Quote the following text on the 1982 Cincinnati Bengals season in full, word for word.

**** Excerpted text

- General manager: Paul Brown
- Head coach: Forrest Gregg
- Offensive coordinator: Lindy Infante
- Defensive coordinator: Hank Bullough
- Home stadium: Riverfront Stadium

Results
- Record: 7–2
- Division place: 3rd AFC (1st AFC Central)
- Playoffs: Lost Wild Card Playoffs (vs. Jets) 17–44

= 1982 Cincinnati Bengals season =

NFL team season

The 1982 Cincinnati Bengals season was the team's 13th season in the National Football League, their 15th overall and their third under head coach Forrest Gregg. It was the first year in which the Bengals made the playoffs for a second-consecutive season, and they would not do so again until 2012.

The Bengals posted a 7–2 record in a strike-shortened season to earn a postseason berth but lost to the Jets in the first round of the playoffs, 44–17. This was the only playoff loss by the Bengals at Riverfront Stadium. Ken Anderson led the AFC in passing for the fourth time as the Bengals boasted the second-best offense in the NFL. Perhaps the best moment of the season for the Bengals was defeating the Raiders 31–17. The loss by the Raiders was their only loss of the season. The Bengals went 4–0 at home in 1982.

********
**** Data for analysis

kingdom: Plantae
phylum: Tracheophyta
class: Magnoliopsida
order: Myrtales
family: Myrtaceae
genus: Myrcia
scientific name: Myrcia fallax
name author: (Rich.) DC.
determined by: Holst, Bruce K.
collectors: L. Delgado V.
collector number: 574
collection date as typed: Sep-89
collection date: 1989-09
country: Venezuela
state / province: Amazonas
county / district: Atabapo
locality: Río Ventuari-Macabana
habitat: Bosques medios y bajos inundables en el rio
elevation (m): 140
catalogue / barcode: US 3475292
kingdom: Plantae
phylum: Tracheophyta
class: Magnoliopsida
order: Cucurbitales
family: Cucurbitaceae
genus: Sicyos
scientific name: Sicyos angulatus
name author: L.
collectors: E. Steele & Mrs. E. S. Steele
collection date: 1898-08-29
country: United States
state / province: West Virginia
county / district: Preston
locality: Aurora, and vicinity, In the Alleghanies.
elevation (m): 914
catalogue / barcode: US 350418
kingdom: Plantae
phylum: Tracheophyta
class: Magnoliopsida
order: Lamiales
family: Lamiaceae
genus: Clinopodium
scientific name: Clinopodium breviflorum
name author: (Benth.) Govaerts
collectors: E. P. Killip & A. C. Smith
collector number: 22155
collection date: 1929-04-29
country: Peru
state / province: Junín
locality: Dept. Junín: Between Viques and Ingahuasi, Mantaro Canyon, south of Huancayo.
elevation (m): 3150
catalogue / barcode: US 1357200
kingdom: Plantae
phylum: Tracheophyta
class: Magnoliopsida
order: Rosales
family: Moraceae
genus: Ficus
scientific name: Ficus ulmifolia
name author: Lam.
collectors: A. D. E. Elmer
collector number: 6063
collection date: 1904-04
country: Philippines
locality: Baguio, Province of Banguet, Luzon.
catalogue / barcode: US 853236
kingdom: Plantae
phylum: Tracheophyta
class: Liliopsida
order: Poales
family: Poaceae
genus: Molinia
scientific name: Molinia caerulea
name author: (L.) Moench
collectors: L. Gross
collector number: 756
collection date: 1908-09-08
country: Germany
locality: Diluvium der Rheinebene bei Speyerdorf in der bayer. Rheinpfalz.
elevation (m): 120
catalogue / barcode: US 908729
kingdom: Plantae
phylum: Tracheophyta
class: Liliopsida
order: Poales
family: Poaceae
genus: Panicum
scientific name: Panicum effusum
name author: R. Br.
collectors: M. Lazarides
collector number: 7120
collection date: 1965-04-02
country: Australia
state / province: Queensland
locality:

********

Answer section
- General manager: Paul Brown
- Head coach: Forrest Gregg
- Offensive coordinator: Lindy Infante
- Defensive coordinator: Hank Bullough
- Home stadium: Riverfront Stadium

Results
- Record: 7–2
- Division place: 3rd AFC (1st AFC Central)
- Playoffs: Lost Wild Card Playoffs (vs. Jets) 17–44

= 1982 Cincinnati Bengals season =

NFL team season

The 1982 Cincinnati Bengals season was the team's 13th season in the National Football League, their 15th overall and their third under head coach Forrest Gregg. It was the first year in which the Bengals made the playoffs for a second-consecutive season, and they would not do so again until 2012.

The Bengals posted a 7–2 record in a strike-shortened season to earn a postseason berth but lost to the Jets in the first round of the playoffs, 44–17. This was the only playoff loss by the Bengals at Riverfront Stadium. Ken Anderson led the AFC in passing for the fourth time as the Bengals boasted the second-best offense in the NFL. Perhaps the best moment of the season for the Bengals was defeating the Raiders 31–17. The loss by the Raiders was their only loss of the season. The Bengals went 4–0 at home in 1982.